(Problem to solve) Only the lines from the one that contains "Hart & bloedvaten" through the last line of the records should appear, each printed exactly as it is.

(Data shown)
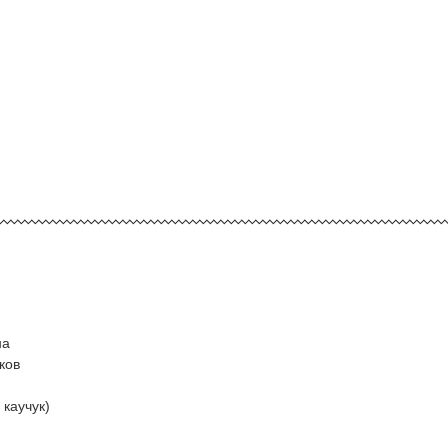
на
ков
каучук)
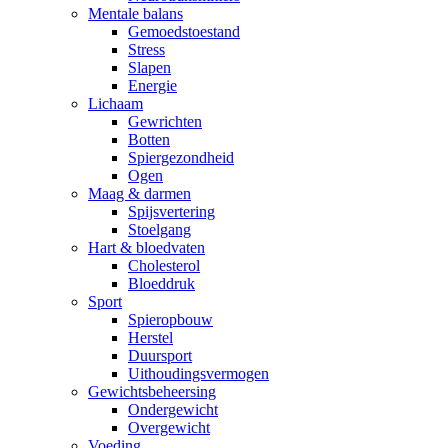
Mentale balans
Gemoedstoestand
Stress
Slapen
Energie
Lichaam
Gewrichten
Botten
Spiergezondheid
Ogen
Maag & darmen
Spijsvertering
Stoelgang
Hart & bloedvaten
Cholesterol
Bloeddruk
Sport
Spieropbouw
Herstel
Duursport
Uithoudingsvermogen
Gewichtsbeheersing
Ondergewicht
Overgewicht
Voeding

(Result below)
Hart & bloedvaten
Cholesterol
Bloeddruk
Sport
Spieropbouw
Herstel
Duursport
Uithoudingsvermogen
Gewichtsbeheersing
Ondergewicht
Overgewicht
Voeding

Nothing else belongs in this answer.